### Data extracted from a collection
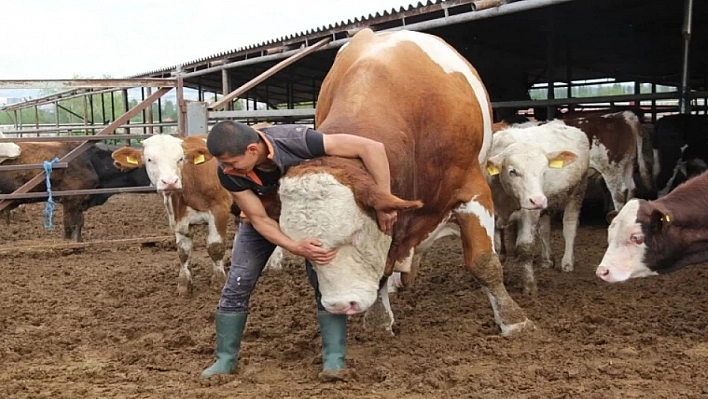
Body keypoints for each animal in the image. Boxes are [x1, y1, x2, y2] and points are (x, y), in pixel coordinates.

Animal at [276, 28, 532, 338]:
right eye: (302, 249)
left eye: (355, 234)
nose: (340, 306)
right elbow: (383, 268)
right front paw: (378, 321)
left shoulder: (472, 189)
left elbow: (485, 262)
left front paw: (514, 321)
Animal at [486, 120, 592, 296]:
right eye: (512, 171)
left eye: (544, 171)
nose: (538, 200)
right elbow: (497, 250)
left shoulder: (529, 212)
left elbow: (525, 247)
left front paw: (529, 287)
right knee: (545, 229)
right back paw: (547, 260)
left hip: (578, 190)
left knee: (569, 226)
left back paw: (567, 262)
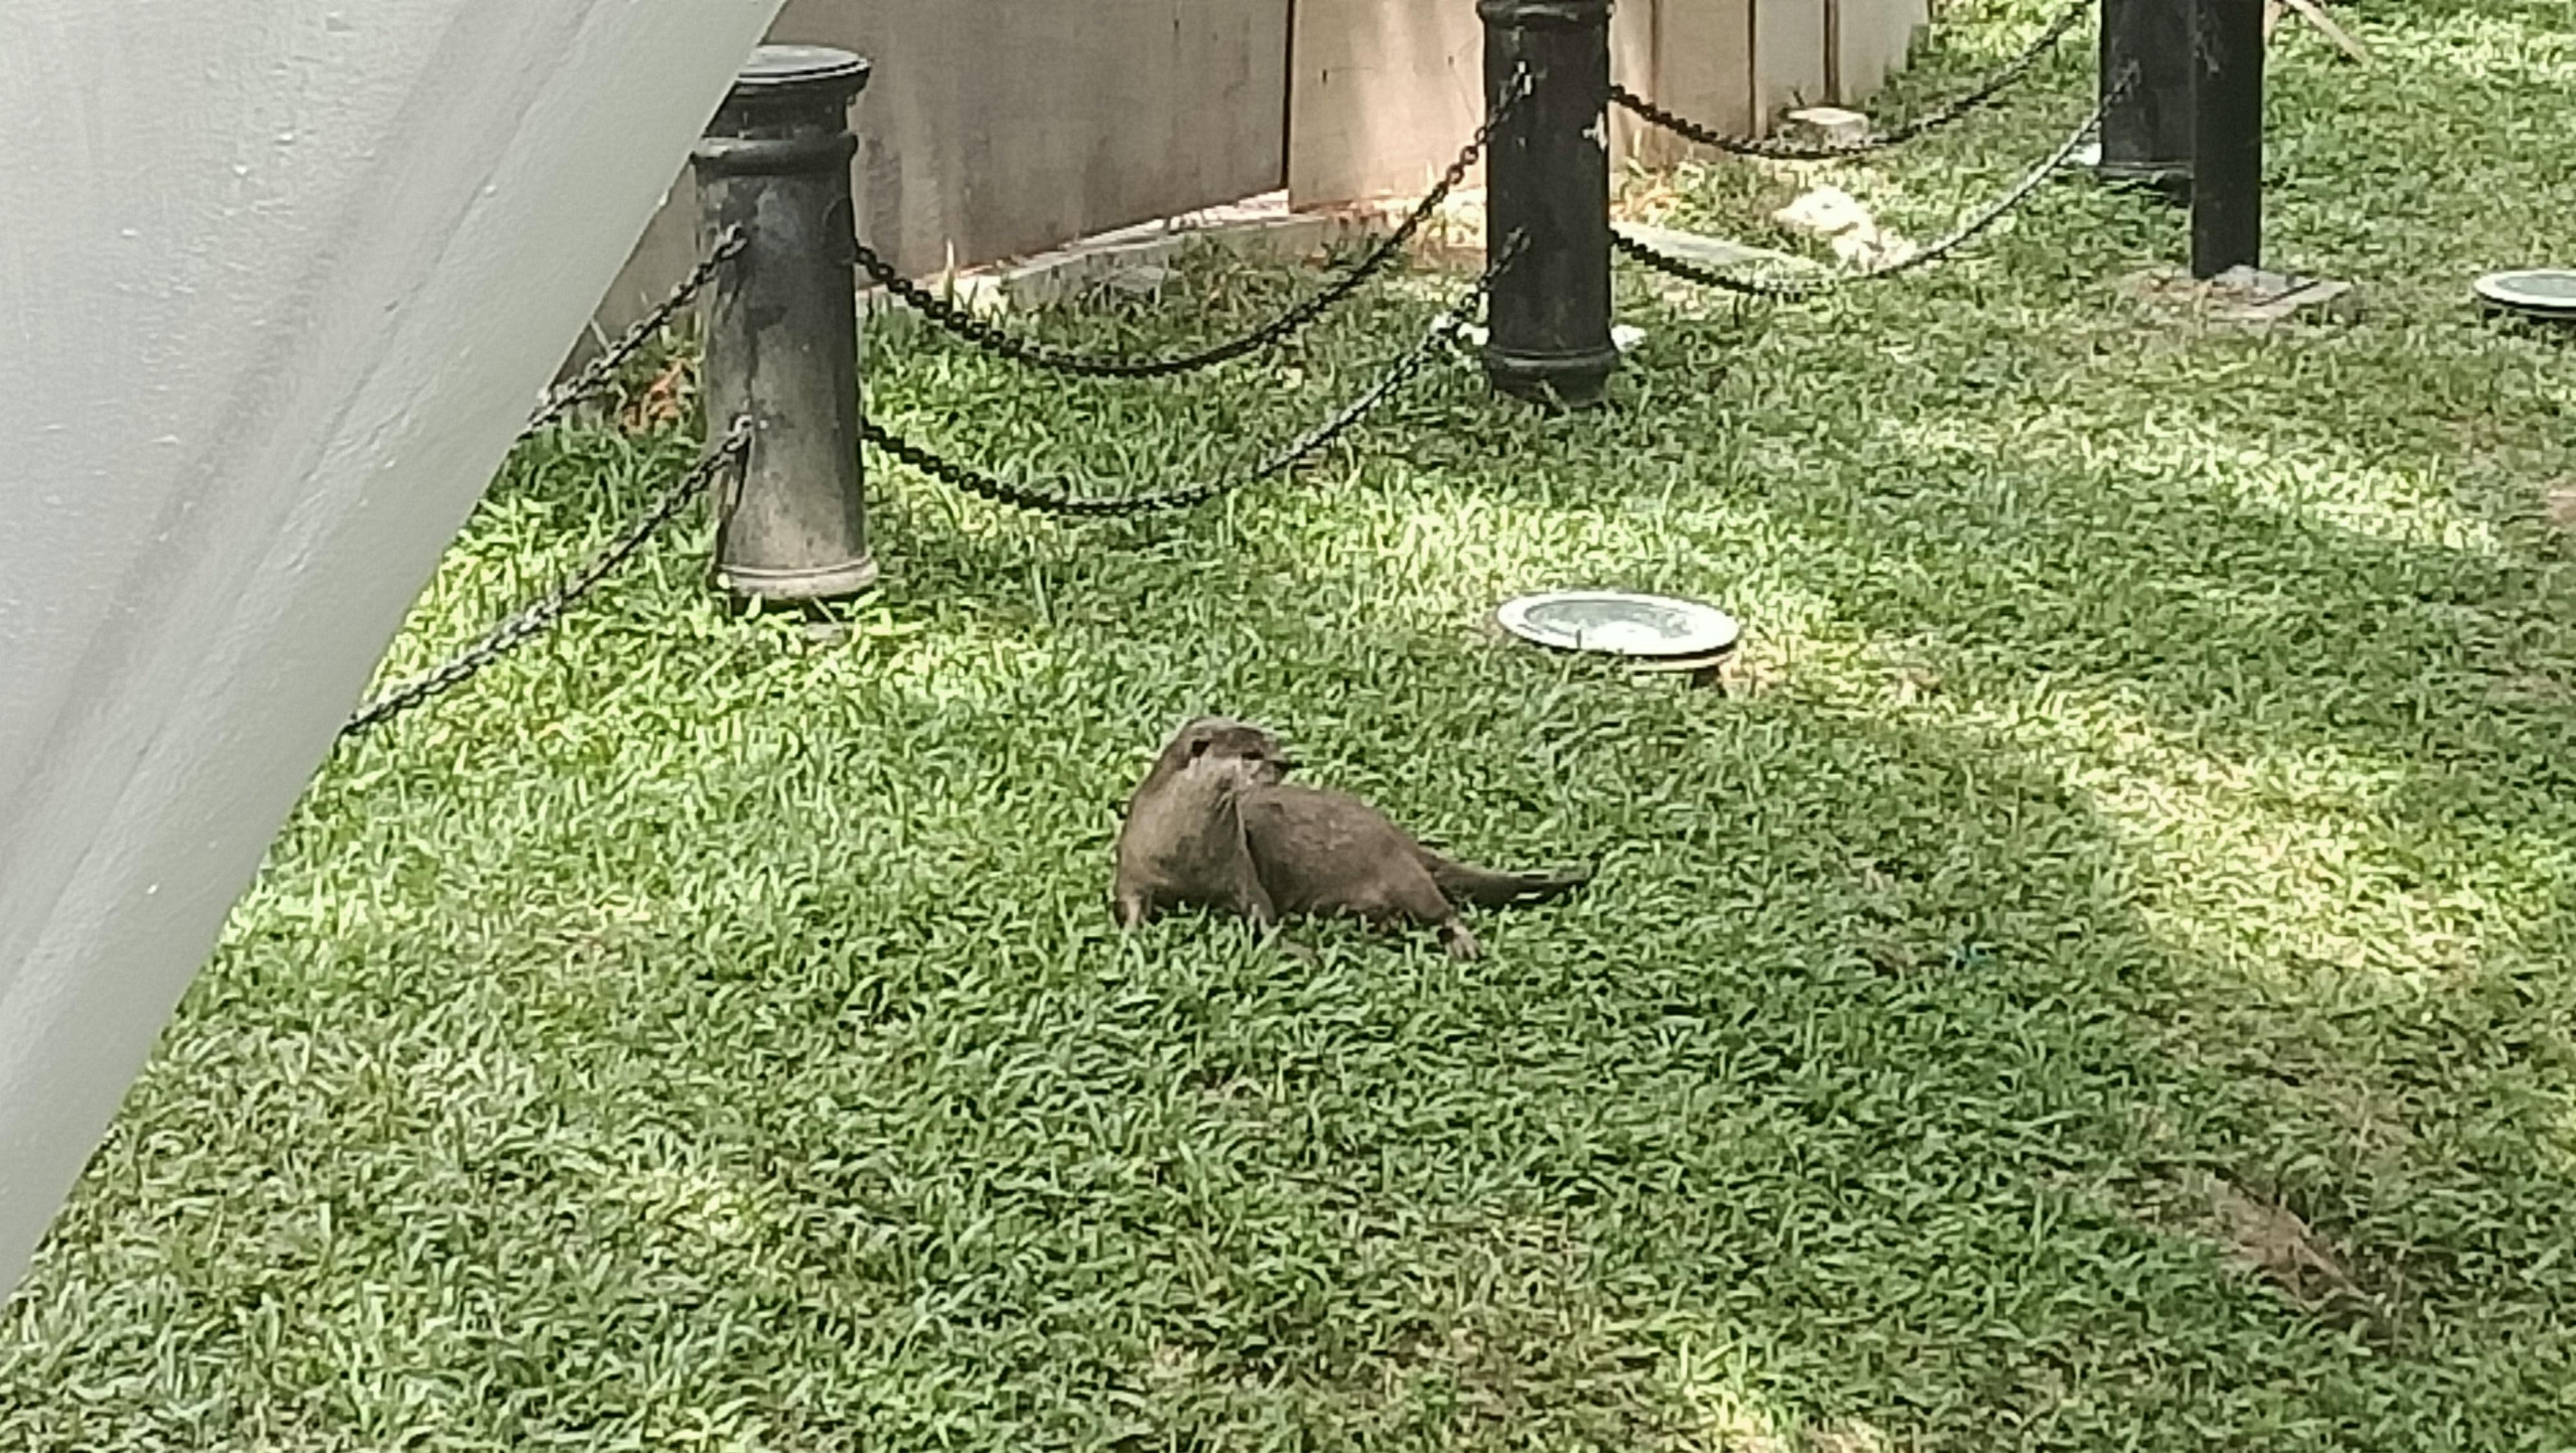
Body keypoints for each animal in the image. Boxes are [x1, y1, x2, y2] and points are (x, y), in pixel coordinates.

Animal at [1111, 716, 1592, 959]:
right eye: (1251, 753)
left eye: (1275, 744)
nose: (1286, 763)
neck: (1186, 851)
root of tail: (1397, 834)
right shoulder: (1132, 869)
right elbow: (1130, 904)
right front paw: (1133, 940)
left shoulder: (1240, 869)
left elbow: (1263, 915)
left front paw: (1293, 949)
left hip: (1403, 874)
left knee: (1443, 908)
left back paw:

### TASK DIRECTIONS
Read through the lines above and collect those that contain the string "elbow".

### SOLUTION FOR THIS EXERCISE
right elbow: (383, 268)
left elbow: (485, 262)
right elbow: (497, 250)
left elbow: (525, 247)
right elbow: (1130, 904)
left elbow: (1263, 915)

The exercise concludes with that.